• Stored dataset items
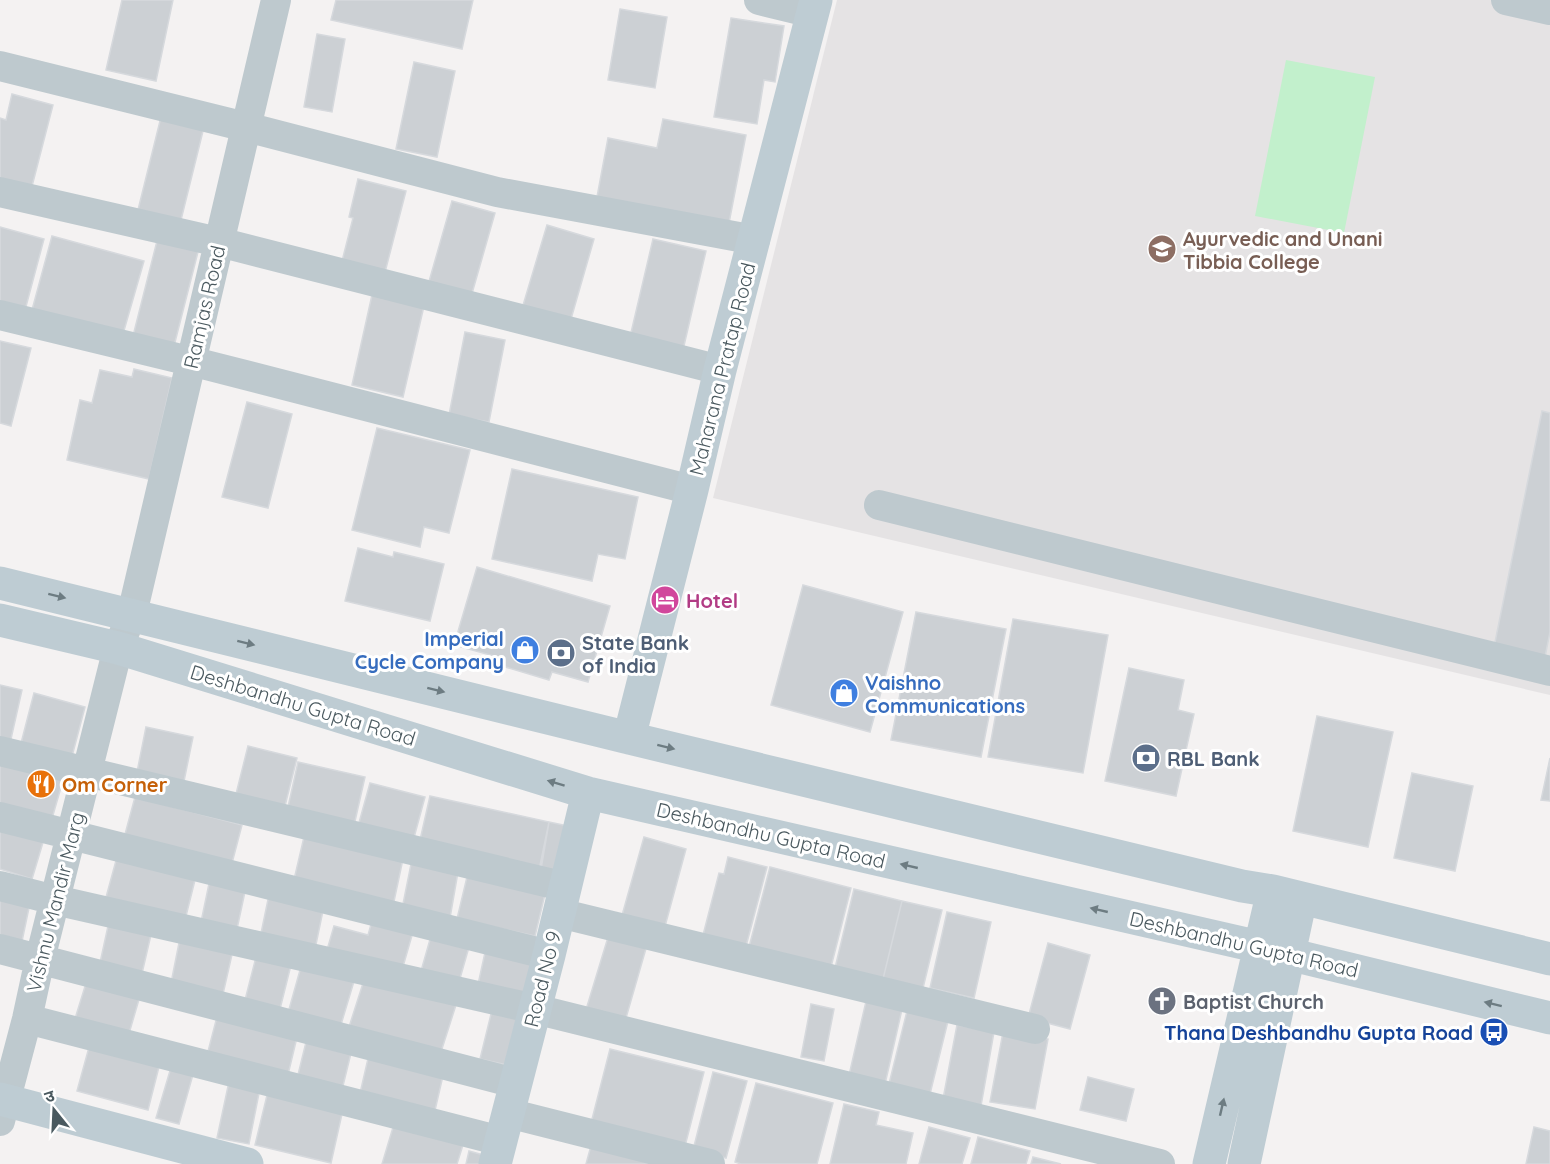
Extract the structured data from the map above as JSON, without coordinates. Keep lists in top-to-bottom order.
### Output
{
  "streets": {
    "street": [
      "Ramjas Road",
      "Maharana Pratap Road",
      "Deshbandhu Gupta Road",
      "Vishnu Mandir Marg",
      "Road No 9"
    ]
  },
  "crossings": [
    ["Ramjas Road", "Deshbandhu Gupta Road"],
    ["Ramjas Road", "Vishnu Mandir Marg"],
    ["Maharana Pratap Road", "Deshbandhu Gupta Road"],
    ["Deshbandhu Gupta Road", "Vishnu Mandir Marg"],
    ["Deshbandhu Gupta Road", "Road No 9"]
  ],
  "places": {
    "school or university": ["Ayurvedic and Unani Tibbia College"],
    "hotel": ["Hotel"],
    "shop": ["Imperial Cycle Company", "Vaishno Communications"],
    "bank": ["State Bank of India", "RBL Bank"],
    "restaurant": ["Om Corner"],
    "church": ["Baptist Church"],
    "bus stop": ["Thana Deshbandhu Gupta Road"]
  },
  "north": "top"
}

• WHAT YOU ARE ASKED TO DO
Print all records verbatim, excluding pictures.

• YOUR RESPONSE
Extract the structured data from the map above as JSON, without coordinates. Keep lists in top-to-bottom order.
### Output
{
  "streets": {
    "street": [
      "Ramjas Road",
      "Maharana Pratap Road",
      "Deshbandhu Gupta Road",
      "Vishnu Mandir Marg",
      "Road No 9"
    ]
  },
  "crossings": [
    ["Ramjas Road", "Deshbandhu Gupta Road"],
    ["Ramjas Road", "Vishnu Mandir Marg"],
    ["Maharana Pratap Road", "Deshbandhu Gupta Road"],
    ["Deshbandhu Gupta Road", "Vishnu Mandir Marg"],
    ["Deshbandhu Gupta Road", "Road No 9"]
  ],
  "places": {
    "school or university": ["Ayurvedic and Unani Tibbia College"],
    "hotel": ["Hotel"],
    "shop": ["Imperial Cycle Company", "Vaishno Communications"],
    "bank": ["State Bank of India", "RBL Bank"],
    "restaurant": ["Om Corner"],
    "church": ["Baptist Church"],
    "bus stop": ["Thana Deshbandhu Gupta Road"]
  },
  "north": "top"
}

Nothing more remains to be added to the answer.